**PASSAGE TO READ**
-----
Holter ECG recordings were performed using 3-channel recorders (Medilog FD5 Plus, Schiller, Milan Italy), with a sampling rate of 32,000 Hz. Holter recordings were analyzed to extract heart rate variability (HRV) parameters over the entire 24 h using the software Darwin 2.0 (Schiller, Milan Italy).
HRV was analyzed both in the time and frequency domain (Figure 1). Intervals including premature ventricular beats were interpolated based on previous and following normal-to-normal (NN) intervals; NN intervals shorter by >20% compared to the previous NN interval (premature supraventricular beats) were excluded.
The following parameters were obtained from time-domain HRV analysis: 1) the standard deviation of all NN QRS intervals (SDNN), and 2) the square root of the average of the squares of differences of successive NN intervals (RMSSD). HRV in the frequency-domain was assessed by fast Fourier transform analysis and the amplitude of the variations in NN intervals in the following frequency ranges were obtained: 1) very low frequency (VLF, 0.0033–0.04 Hz); 2) low-frequency (LF, 0.04–0.15 Hz); 3) high frequency (HF, 0.15–0.40 Hz). The average heart rate (HR) over the whole recording was also considered.
2.2.2 Video-EEG
Within 2 days before or after the Holter-ECG recording all patient underwent a 21-electrodes nap video-EEG recording of at least 1 h. The recording was labelled as “markedly abnormal” if interictal epileptic discharges were present for at least 20% of the recording.
2.2.3 Genetic testing
All patients underwent Sanger sequencing and MLPA for SCN1A. If those were negative they were tested with an NGS epilepsy gene panel. SCN1A variants were classified as being either (1)frameshift or truncating, (2)missense or (3)splice site mutations.
2.2.4 Clinical records
Patients demographics, including age and sex, were duly recorded. Clinical details regarding seizures and medications history were also recorded. These included:
1
History of myoclonic seizures, with subsequent label of complete or incomplete phenotype, as defined in existing literature [
History of recent convulsive status epilepticus, as defined by at least one convulsive seizure lasting more than 15 min within the three months preceding the long-term ECG recording.
3
Presence of frequent tonic-clonic seizures (having >3 GTCSs/year vs ≤3 GTCSs/year)
4
Type and number of antiseizure medications (use vs. no use of individual ASMs taken by more than 10 patients; total number of ASMs).
Cut-offs for rates of GTCS and ASMs were drawn from large epidemiological studies on SUDEP that demonstrated they are significant steps in the risk distributions [
In 2020, after 7.2 ± 3.2 years following the electrophysiological study (range 3.2–12.1 years), all the patients were contacted to establish the occurrence of death or near-SUDEP events, recently defined as a resuscitation for more than 1 h after a cardiorespiratory arrest that has no structural cause identified after investigation [
The SPSS 26.0.1 package for IOS was used to analyze the data. Due to relatively small and uneven samples, non-parametric tests were used for comparison between groups. To compare individual HRV parameters among groups (DS, HC, PWE) we used Kruskal-Wallis test and Mann-Whitney test for pairwise post-hoc comparisons. Multiple comparisons were adjusted with Bonferroni correction. A p-value < 0.05 was considered significant.
-----
**THE DATA**
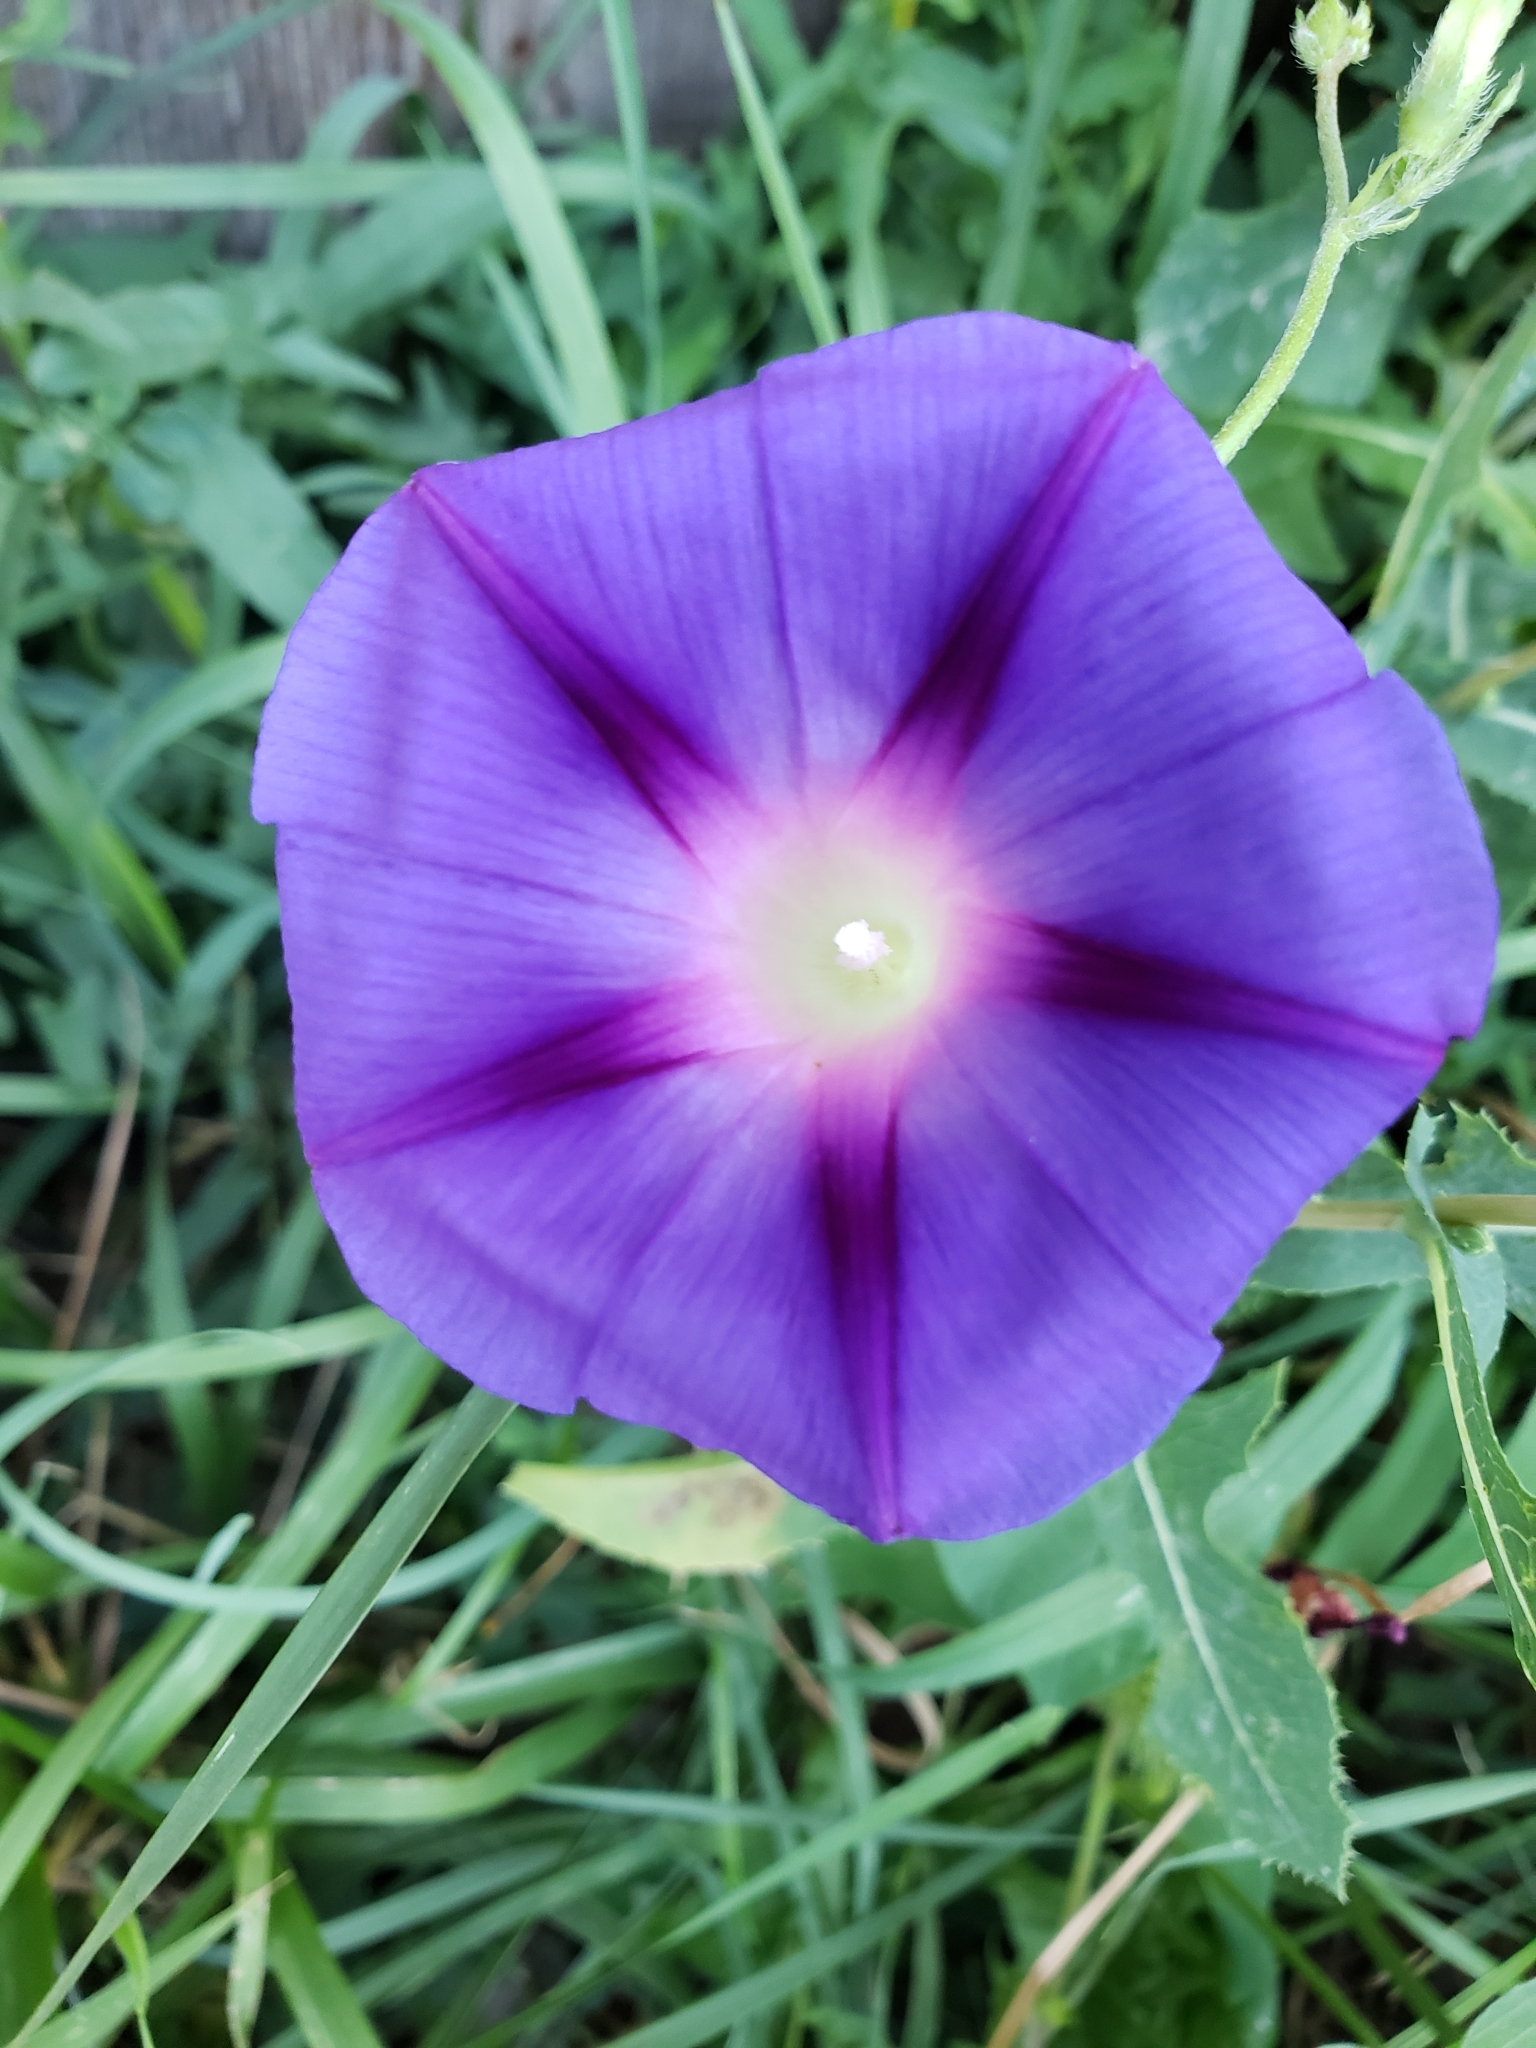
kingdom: Plantae
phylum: Tracheophyta
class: Magnoliopsida
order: Solanales
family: Convolvulaceae
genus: Ipomoea
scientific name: Ipomoea purpurea
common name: Common morning-glory
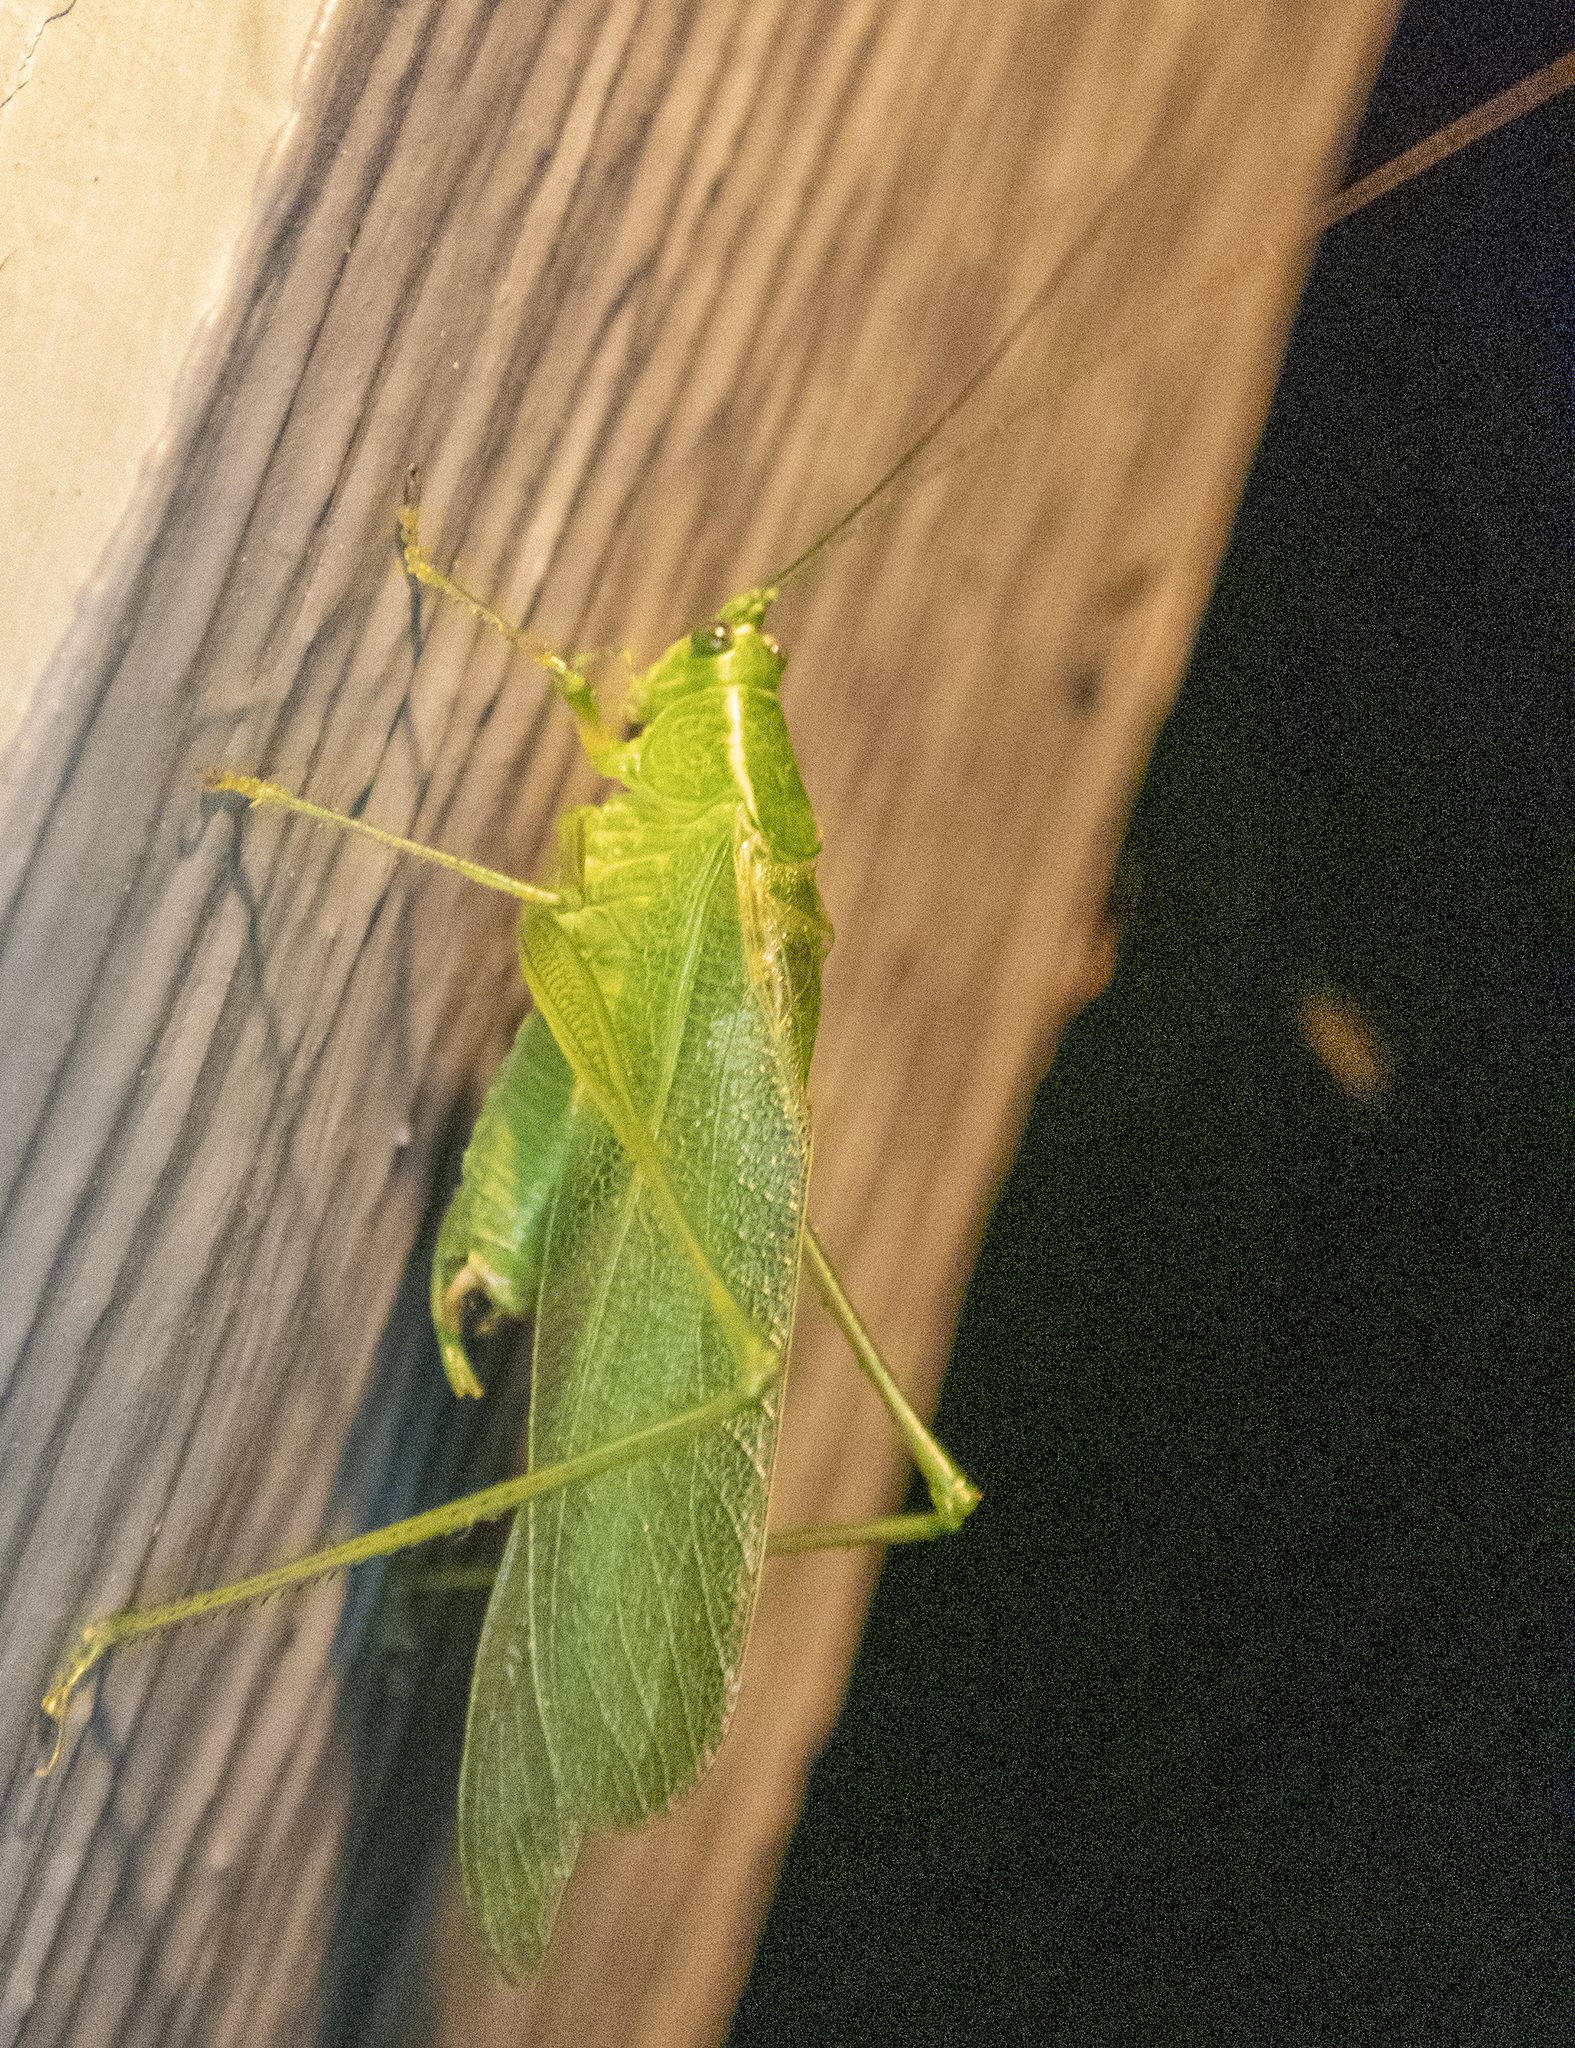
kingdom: Animalia
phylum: Arthropoda
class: Insecta
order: Orthoptera
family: Tettigoniidae
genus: Scudderia
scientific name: Scudderia septentrionalis
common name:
-----
**EXERCISE REQUIREMENTS**
[A] Reproduce the Holter ECG methods text word for word, from "2.2.2 Video-EEG" to "(3)splice site mutations.".
[B] Write the next part of the Holter ECG methods text, picking up after its final sentence.

**RESPONSES TO THE EXERCISE**
[A]
2.2.2 Video-EEG
Within 2 days before or after the Holter-ECG recording all patient underwent a 21-electrodes nap video-EEG recording of at least 1 h. The recording was labelled as “markedly abnormal” if interictal epileptic discharges were present for at least 20% of the recording.
2.2.3 Genetic testing
All patients underwent Sanger sequencing and MLPA for SCN1A. If those were negative they were tested with an NGS epilepsy gene panel. SCN1A variants were classified as being either (1)frameshift or truncating, (2)missense or (3)splice site mutations.

[B]
Exclusively in the DS group, we looked for predictors of an alteration in HRV. We choose as outcome measures SDNN and RMSSD as time-domain parameter and HF as frequency-domain parameter, three reliable and commonly used HRV descriptors. We tested the role of factors/covariates through multiple linear models corrected by age, which is known to affect multiple HRV variables. We then selected the most significant factors to build the multiple linear model with the highest proportion of explained variance. Diagnostics for collinearity and heteroskedasticity have been successfully computed.
To interpret the results of deaths and near SUDEP events, the HRV parameters with the least age-dependency (RMSSD, HF) were used to compare individual values, presented as percentile ranks, with the HC and DS cohorts.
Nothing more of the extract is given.